As the example suggests, Brooks is concerned with support for what he calls "forced income redistribution to achieve greater income equality," (p. 181) not things like same-sex marriage. So from now on I'll refer to opinions on redistribution rather than "liberalism."
In fact, the GSS never had the item he described. However, it did ask for a response to "It is the responsibility of the government to reduce the differences in income between people with high incomes and those with low incomes." The numbers on that question pretty much match those that he reports. People who strongly agreed gave an average of $64, people who strongly disagreed gave an average of $542.
The GSS has several other questions about attitudes to income redistribution. One goes: "Some people think that the government in Washington ought to reduce the income differences between the rich and the poor, perhaps by raising the taxes of wealthy families or by giving income assistance to the poor. Others think that the government should not concern itself with reducing this income difference between the rich and the poor. Here is a card with a scale from 1 to 7. Think of a score of 1 as meaning that the government ought to reduce the income differences between rich and poor, and a score of 7 meaning that the government should not concern itself with reducing income differences. What score between 1 and 7 comes closest to the way you feel? " People who chose 1 gave an average of $87 and people who chose 7 gave an average of $208. But people who chose 4 were way ahead of both, with an average of $506.

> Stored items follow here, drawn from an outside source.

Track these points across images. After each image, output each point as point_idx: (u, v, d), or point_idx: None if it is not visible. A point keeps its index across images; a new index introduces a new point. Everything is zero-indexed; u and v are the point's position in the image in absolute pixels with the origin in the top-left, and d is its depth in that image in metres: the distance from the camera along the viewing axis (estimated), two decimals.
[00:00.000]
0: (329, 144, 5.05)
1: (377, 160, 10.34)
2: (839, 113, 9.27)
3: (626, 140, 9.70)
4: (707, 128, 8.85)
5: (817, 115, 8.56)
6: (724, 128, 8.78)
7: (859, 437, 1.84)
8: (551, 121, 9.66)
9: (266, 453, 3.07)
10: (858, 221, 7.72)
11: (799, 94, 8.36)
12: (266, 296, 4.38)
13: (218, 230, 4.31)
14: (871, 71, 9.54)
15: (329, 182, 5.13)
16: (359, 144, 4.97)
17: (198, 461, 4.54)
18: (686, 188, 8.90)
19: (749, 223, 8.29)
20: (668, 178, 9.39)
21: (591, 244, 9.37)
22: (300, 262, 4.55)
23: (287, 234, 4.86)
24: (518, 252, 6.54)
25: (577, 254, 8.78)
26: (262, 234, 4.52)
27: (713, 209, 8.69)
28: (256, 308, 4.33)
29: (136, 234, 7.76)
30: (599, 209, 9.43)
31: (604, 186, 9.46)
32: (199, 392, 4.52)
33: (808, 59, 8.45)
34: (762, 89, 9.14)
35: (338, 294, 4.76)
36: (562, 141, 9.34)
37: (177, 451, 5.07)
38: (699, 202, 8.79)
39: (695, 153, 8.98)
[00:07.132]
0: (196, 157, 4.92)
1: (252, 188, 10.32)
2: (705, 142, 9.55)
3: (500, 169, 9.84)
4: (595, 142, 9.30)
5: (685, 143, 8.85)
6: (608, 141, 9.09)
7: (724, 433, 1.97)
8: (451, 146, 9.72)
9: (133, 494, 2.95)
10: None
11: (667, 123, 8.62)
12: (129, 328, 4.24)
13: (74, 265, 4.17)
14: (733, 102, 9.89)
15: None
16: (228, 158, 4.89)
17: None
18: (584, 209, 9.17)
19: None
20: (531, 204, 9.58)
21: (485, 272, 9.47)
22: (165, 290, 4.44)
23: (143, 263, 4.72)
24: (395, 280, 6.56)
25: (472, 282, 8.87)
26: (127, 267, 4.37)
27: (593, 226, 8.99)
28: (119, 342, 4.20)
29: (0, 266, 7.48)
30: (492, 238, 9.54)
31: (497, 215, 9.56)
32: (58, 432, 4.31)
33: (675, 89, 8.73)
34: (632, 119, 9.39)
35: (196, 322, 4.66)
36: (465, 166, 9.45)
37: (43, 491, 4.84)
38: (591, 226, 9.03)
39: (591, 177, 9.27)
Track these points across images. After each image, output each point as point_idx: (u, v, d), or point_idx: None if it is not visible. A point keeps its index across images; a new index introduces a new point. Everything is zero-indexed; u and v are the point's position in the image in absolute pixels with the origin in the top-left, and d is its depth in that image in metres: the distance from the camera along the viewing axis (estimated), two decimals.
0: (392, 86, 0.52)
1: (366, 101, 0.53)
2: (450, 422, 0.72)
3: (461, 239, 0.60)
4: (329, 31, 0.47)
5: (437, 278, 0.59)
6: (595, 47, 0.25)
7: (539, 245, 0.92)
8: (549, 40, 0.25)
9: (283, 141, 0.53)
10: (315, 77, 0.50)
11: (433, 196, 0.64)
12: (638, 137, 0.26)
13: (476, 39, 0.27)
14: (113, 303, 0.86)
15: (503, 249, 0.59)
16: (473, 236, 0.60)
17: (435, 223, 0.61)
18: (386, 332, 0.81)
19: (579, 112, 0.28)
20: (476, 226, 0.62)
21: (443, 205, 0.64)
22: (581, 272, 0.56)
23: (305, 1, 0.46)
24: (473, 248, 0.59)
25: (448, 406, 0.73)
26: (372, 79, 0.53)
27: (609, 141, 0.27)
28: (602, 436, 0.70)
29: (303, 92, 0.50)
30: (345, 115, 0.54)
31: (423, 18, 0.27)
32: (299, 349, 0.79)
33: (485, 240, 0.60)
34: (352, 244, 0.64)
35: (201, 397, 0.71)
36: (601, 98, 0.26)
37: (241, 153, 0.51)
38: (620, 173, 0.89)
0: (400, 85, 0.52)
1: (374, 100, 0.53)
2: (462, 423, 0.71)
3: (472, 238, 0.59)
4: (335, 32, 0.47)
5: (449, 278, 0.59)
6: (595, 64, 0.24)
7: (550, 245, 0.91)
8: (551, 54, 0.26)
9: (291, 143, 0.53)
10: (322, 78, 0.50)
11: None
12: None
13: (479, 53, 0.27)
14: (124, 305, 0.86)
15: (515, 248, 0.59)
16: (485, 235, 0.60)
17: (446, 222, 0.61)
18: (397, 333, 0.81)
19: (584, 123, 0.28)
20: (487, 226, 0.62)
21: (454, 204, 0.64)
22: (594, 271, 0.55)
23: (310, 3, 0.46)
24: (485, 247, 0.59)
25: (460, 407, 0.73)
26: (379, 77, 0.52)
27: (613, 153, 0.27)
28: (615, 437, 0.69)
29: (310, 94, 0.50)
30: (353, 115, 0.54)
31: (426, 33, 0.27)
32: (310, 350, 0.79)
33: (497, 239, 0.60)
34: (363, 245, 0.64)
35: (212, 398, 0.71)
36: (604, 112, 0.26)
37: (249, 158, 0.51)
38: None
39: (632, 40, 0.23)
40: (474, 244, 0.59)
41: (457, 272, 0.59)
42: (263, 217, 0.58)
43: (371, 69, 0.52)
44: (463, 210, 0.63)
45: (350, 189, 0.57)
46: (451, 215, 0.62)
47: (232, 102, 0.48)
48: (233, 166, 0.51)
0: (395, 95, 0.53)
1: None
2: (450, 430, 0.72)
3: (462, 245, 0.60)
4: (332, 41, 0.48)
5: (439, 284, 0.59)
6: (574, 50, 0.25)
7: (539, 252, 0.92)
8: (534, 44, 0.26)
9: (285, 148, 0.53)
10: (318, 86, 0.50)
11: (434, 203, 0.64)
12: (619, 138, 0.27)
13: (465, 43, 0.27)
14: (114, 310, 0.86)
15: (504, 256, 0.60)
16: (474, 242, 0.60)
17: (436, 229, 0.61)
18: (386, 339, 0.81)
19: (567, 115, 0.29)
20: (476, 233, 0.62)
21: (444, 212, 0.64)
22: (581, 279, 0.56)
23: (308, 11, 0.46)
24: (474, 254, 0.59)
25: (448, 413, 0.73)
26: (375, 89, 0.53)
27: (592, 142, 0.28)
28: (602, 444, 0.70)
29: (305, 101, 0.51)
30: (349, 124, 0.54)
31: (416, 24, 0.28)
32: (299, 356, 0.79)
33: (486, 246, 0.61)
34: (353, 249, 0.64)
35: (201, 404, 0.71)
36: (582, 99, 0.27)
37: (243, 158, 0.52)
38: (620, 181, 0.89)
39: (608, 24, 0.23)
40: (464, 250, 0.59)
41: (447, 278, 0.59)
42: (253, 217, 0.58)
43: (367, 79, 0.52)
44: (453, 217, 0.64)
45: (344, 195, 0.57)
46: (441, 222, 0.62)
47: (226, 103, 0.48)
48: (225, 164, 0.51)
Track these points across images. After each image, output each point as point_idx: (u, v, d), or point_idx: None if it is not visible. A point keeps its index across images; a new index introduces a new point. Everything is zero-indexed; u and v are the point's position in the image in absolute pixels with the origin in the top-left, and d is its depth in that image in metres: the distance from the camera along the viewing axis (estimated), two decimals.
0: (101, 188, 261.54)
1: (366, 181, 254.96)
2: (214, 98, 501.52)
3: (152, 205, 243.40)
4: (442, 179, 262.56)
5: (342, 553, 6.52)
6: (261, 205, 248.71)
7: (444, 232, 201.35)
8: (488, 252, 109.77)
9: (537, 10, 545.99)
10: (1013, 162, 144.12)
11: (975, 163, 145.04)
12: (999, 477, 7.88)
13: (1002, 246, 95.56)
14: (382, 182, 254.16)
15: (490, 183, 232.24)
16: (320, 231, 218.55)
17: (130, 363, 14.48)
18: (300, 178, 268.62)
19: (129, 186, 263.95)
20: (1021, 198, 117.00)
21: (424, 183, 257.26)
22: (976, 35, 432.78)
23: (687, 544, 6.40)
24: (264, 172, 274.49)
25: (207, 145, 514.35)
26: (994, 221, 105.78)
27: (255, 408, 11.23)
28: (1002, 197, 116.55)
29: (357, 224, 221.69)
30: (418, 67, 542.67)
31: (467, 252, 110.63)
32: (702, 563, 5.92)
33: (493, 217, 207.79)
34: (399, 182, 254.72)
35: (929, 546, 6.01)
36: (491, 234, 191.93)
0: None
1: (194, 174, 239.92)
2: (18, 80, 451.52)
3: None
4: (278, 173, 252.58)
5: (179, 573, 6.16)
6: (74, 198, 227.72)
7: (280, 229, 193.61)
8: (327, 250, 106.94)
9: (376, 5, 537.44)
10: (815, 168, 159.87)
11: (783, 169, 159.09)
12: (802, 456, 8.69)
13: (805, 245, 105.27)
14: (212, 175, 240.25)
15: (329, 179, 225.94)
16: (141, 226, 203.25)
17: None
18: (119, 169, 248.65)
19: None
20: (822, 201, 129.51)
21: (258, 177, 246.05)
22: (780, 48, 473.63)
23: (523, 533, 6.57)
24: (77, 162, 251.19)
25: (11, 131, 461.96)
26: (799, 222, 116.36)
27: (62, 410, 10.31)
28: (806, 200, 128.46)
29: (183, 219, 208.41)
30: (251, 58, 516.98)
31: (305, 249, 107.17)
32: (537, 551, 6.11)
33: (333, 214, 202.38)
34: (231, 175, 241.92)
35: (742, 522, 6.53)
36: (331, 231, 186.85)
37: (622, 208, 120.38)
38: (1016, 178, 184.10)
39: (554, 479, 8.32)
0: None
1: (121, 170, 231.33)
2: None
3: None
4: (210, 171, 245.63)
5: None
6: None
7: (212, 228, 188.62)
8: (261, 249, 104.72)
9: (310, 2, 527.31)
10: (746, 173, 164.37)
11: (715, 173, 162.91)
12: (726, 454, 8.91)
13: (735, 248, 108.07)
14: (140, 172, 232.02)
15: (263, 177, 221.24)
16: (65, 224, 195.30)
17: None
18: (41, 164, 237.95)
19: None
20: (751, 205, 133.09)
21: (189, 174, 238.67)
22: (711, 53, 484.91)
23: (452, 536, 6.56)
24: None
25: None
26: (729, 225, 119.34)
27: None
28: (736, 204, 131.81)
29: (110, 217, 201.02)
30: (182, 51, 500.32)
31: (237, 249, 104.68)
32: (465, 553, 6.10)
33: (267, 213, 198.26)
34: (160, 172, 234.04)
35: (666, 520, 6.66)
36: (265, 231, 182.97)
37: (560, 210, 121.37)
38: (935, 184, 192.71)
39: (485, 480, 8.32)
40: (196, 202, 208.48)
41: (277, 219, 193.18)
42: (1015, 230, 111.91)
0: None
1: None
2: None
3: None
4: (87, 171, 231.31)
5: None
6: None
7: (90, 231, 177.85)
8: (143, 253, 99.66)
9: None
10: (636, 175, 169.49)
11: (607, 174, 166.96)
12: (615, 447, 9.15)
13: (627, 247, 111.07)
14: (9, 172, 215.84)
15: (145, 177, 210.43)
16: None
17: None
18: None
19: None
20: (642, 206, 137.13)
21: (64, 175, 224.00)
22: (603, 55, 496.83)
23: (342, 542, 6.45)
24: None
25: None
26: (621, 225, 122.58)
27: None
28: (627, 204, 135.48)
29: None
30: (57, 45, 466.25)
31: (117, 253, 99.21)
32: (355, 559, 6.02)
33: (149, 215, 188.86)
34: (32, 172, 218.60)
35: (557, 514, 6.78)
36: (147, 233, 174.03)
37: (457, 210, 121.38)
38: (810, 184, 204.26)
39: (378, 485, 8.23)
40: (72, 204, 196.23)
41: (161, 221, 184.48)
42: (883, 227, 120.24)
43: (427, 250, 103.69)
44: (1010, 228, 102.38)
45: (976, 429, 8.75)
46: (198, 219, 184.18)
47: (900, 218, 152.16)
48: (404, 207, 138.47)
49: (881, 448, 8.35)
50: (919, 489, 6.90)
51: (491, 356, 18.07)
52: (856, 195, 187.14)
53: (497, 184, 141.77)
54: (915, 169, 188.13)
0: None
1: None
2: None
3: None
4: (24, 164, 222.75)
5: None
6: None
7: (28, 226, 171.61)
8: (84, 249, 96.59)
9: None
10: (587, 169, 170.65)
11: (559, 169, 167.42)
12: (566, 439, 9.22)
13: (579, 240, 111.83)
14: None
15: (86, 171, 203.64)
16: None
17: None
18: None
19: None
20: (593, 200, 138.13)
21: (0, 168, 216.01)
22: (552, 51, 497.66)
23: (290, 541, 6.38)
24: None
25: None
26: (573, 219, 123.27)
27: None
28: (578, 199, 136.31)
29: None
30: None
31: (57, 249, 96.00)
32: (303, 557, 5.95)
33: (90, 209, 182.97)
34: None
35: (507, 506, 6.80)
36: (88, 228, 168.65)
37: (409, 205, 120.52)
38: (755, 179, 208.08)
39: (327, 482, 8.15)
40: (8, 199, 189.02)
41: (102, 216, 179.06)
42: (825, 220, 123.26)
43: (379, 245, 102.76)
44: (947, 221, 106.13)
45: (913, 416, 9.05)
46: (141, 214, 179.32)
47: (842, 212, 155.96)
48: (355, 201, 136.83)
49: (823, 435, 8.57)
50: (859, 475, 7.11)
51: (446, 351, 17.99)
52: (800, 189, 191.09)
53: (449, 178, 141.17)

The problem with giving the averages is that the distribution of giving is extremely skewed--most people report giving nothing, while a few give very large amounts. In a sample of about 1,000 people, the top ten people gave almost half of the total. So apparently impressive differences in the means can reflect a handful of people. So I'll give t-ratios from an appropriate model for skewed dependent variables (controlling for income). With the first question (GOVEQINC) the t-ratio is 2.6. With the second (EQWLTH), it is 0.6. The usual standard for "statistical significance" is a t-ratio of about 2. Some people would set it higher and some lower, but everyone would agree that 0.6 amounts to no evidence either way--the variable might make a difference in one direction, the other direction, or no difference at all. So your conclusions about whether attitudes to "forced redistribution" are related to charitable contributions depend on which measure you use.
It seems to me that EQWLTH is better in principle because it simply asks what the government should do. Some people might interpret EQINCOME as implicitly choosing between individuals and the government--in effect, asking if the government has the primary responsibility. That would make the association almost automatic.
The GSS has still another question on the same general issue: "On the whole, do you think it should or should not be the government's responsibility to . . . reduce income differences between the rich and poor?" People who say "no" give more, and the t-ratio is 2.2. That question (EQUALIZE) doesn't seem open to the same objection as GOVEQINC. So now we're back to conclusions differing depending on which measure you use.
EQUALIZE is part of a series asking about the government's responsibility to do various things. The questions and the associated t-ratios (positive numbers mean anti-redistribution answers go with more charitable giving):
Provide a job for everyone who wants one. 2.8
Keep prices under control. 2.3
Reduce income differences between the rich and poor. 2.2
Provide health care for the sick. 1.8
Provide a decent standard of living for the unemployed 1.1
Give financial assistance to college students from low-income families 0.8
Provide decent housing for those who can't afford it. 0.5
Provide a decent standard of living for the old 0.1
Provide industry with the help it needs to grow. -0.1
All of these, except the second and the last, involve egalitarian redistribution. All, except again the second and last, are things you would expect liberals to be more favorable towards (those two are ambiguous--you could make arguments in either direction). But only three (counting EQUALIZE) have a statistically significant association with reported giving, and one of those is the ambiguous "keep prices under control."
Putting it together, the evidence is weaker than Brooks suggests. By luck or design, he happened to report just the one item that gave strongest support to his case. Still, there seems to be something there--some measures of support for redistribution or a more expansive government are associated with lower charitable contributions, and none were associated with more.